O jornalista Marcelo Miranda, crítico do jornal O Tempo, de Belo Horizonte, diz que, no mercado brasileiro, os filmes nacionais ou fazem milhões de espectadores ou ficam numa margem ínfima, às vezes abaixo dos 50 mil pagantes. "Inexiste, hoje, o chamado filme médio, aquele que variaria entre 100 mil e 500 mil espectadores."
Para Miranda, as explicações para esse quadro são tão incertas quanto variadas: o excesso de grandes produções (muitas com a marca Globo Filmes) e o pouco espaço para muitos títulos menos afeitos ao mercado são algumas delas. "Num mercado saturado de filmes (e também de produções brasileiras), a briga pela fatia de público acaba descambando puramente para um caráter comercial", diz o crítico mineiro.
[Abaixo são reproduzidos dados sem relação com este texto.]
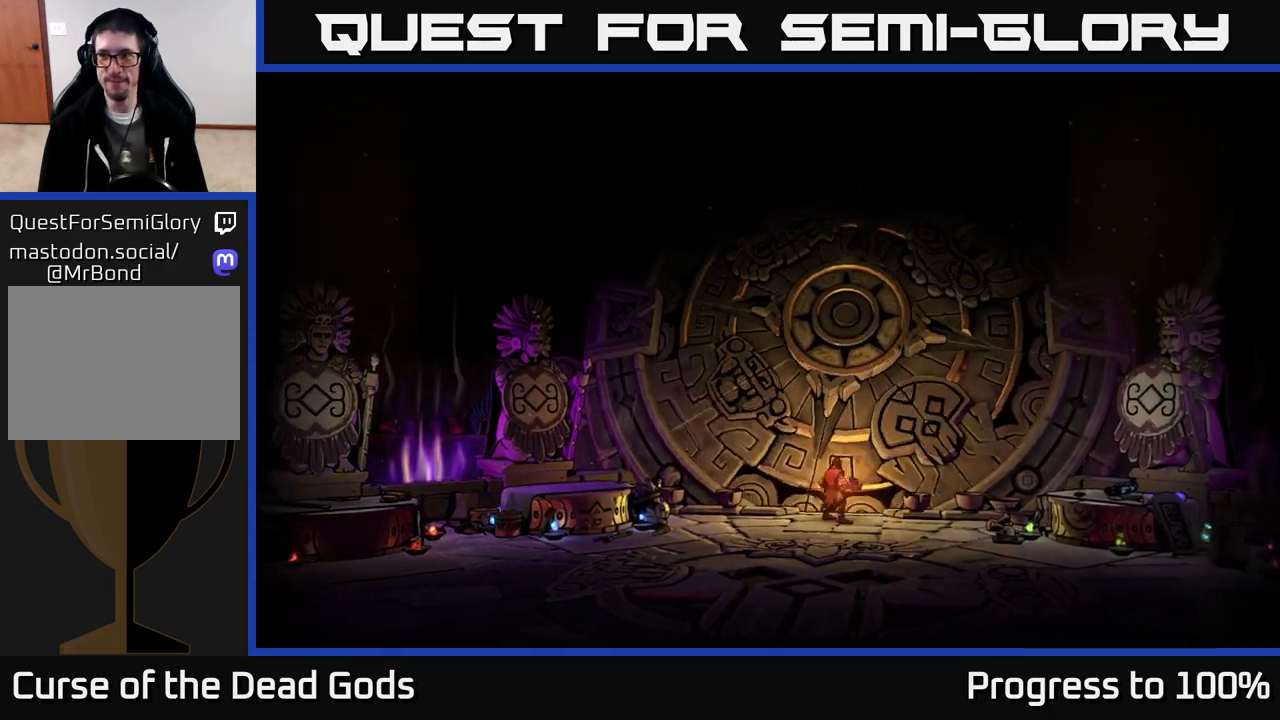
{"buttons": [], "left_stick": "center", "right_stick": "center", "events": []}
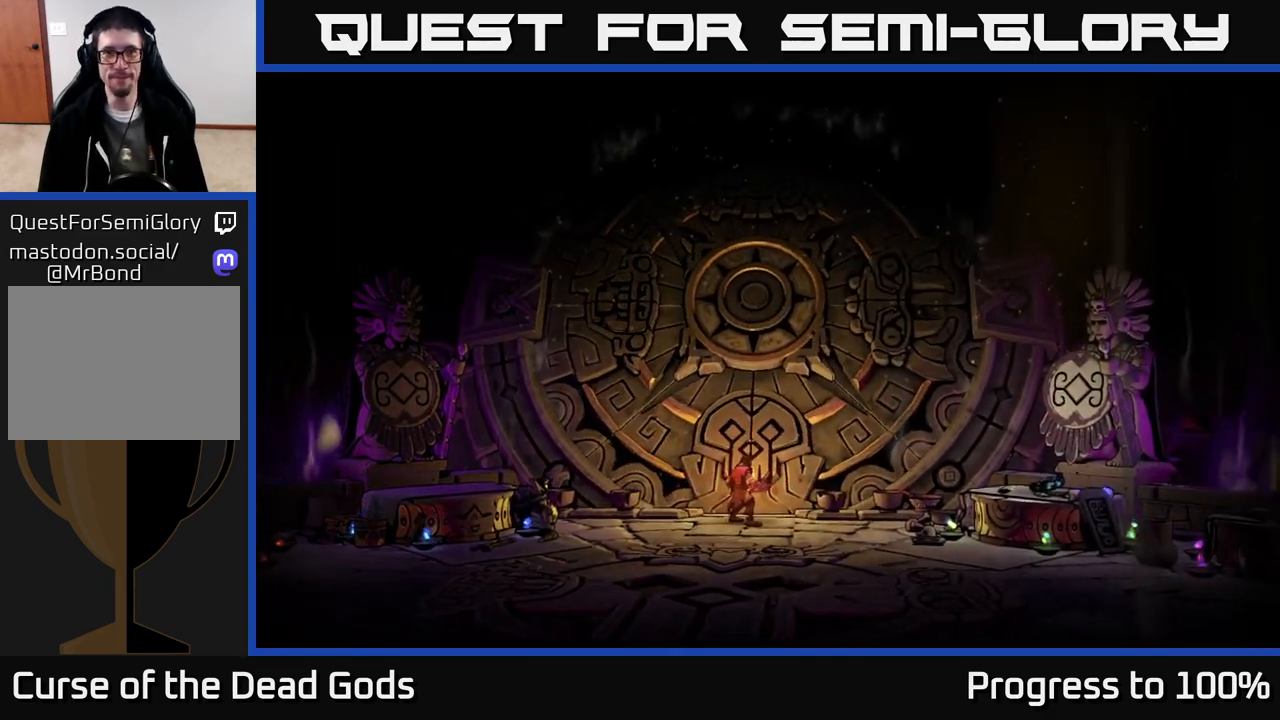
{"buttons": [], "left_stick": "center", "right_stick": "center", "events": []}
Pedro Butcher, do portal Filme B, não discorda dessa lógica, mas lembra que essa tendência de polarização do mercado exibidor não é "privilégio" brasileiro. Com o desaparecimento dos cinemas de rua mundo afora e o aumento do número de multiplexes, o espaço para as cinematografias nacionais e filmes de arte, frente às produções comerciais e hollywoodianas, tem sido reduzido de forma acelerada, até mesmo em países como a França, que mantém uma política de proteção das salas "alternativas".
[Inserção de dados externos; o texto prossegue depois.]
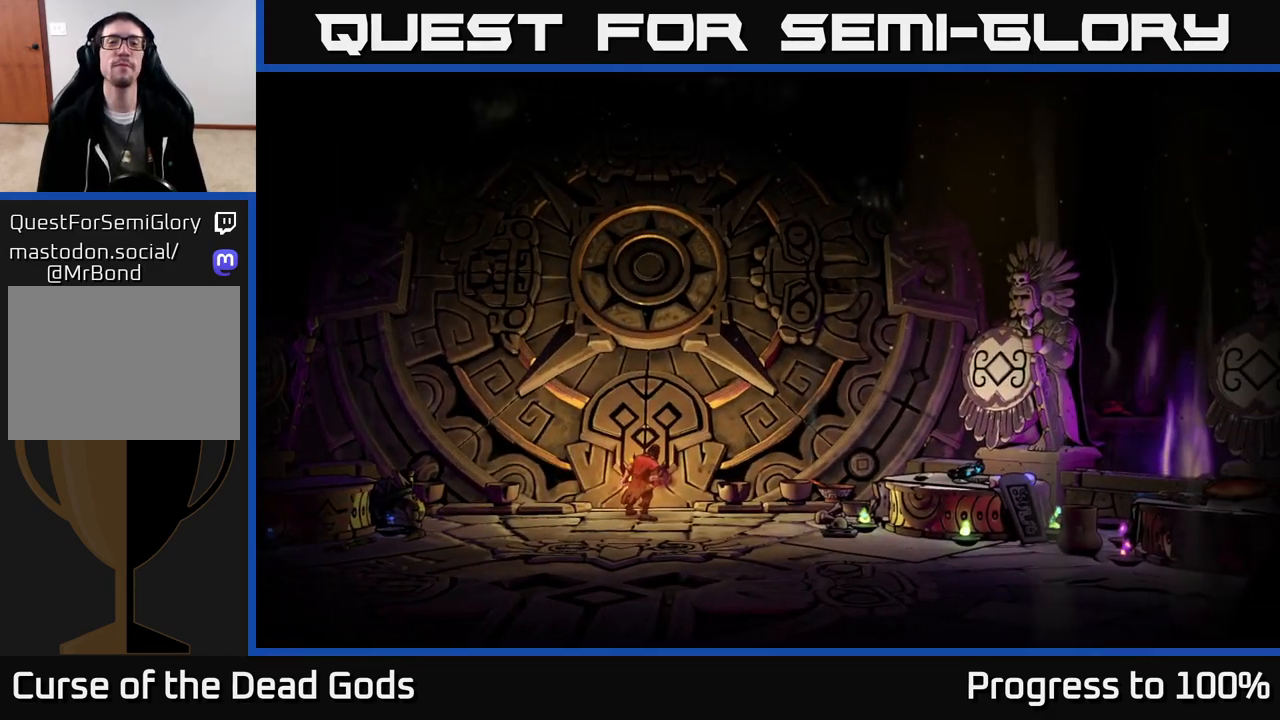
{"buttons": [], "left_stick": "center", "right_stick": "center", "events": []}
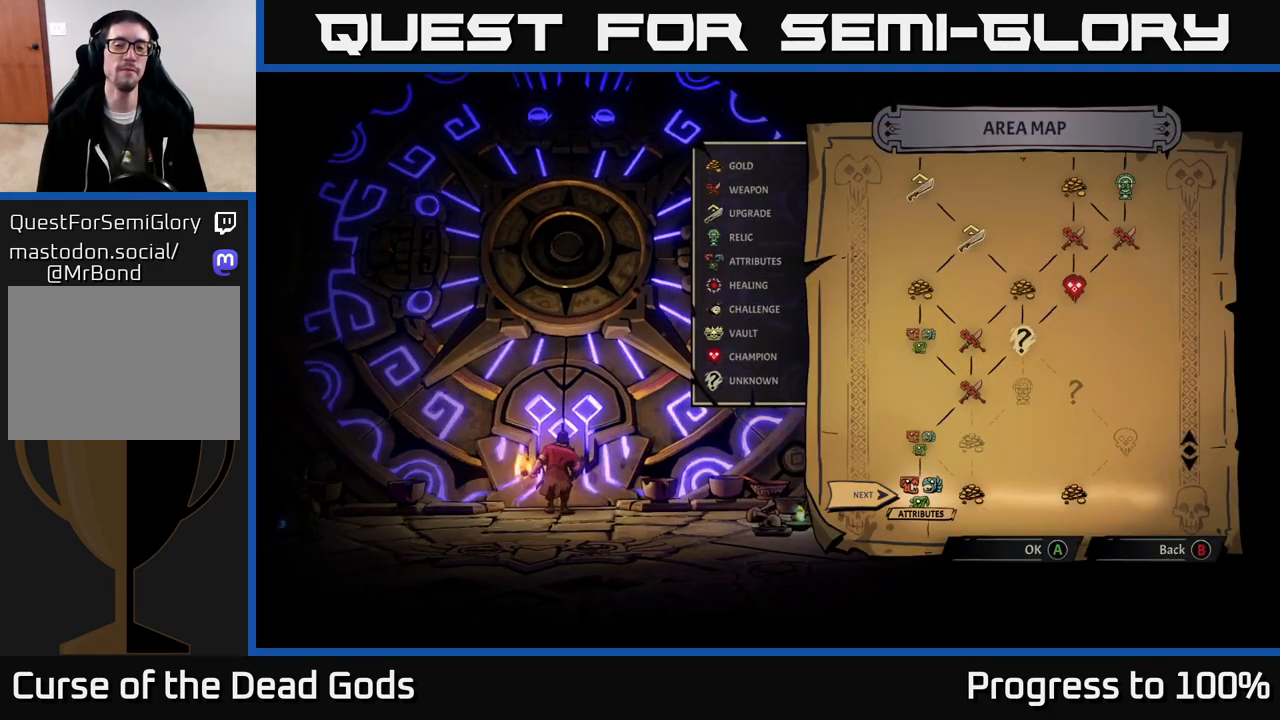
{"buttons": [], "left_stick": "center", "right_stick": "center", "events": []}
Para se ter ideia, na última semana, na lista dos dez longas mais vistos no mercado francês, encabeçada por O Planeta dos Macacos: a Origem (também líder no Brasil), há apenas dois filmes não norte-americanos: a produção local Tu Seras Mon Fils (de Gilles Legrand), em quinto lugar, e o espanhol A Pele Que Habito (de Pedro Almodóvar), em oitavo.
Relação com o público
Em meio a esse quadro complexo, no qual alguns títulos triunfam enquanto a maioria fica à margem do mercado exibidor, há uma boa notícia: a inquestionável reaproximação do público com a produção brasileira. "O sucesso desses filmes nacionais, por mais que se faça restrição à sua qualidade artística, acaba com a falsa ideia de que o público não quer saber de cinema brasileiro, como apregoam distribuidores e exibidores", afirma Severo.
Marcelo Miranda completa, dizendo que esse fenômeno parece inegável. "Os números comprovam: filmes brasileiros estão sendo vistos por milhões." O crítico ressalta, no entanto: "Se olharmos para além dos números absolutos, será fácil perceber: muito público para poucos filmes, sendo que, desses poucos títulos, quase todos (se não todos) são vinculados à Globo Filmes, o que acaba tornando o cinema um adendo da televisão. E isso, a mim, é bastante assustador".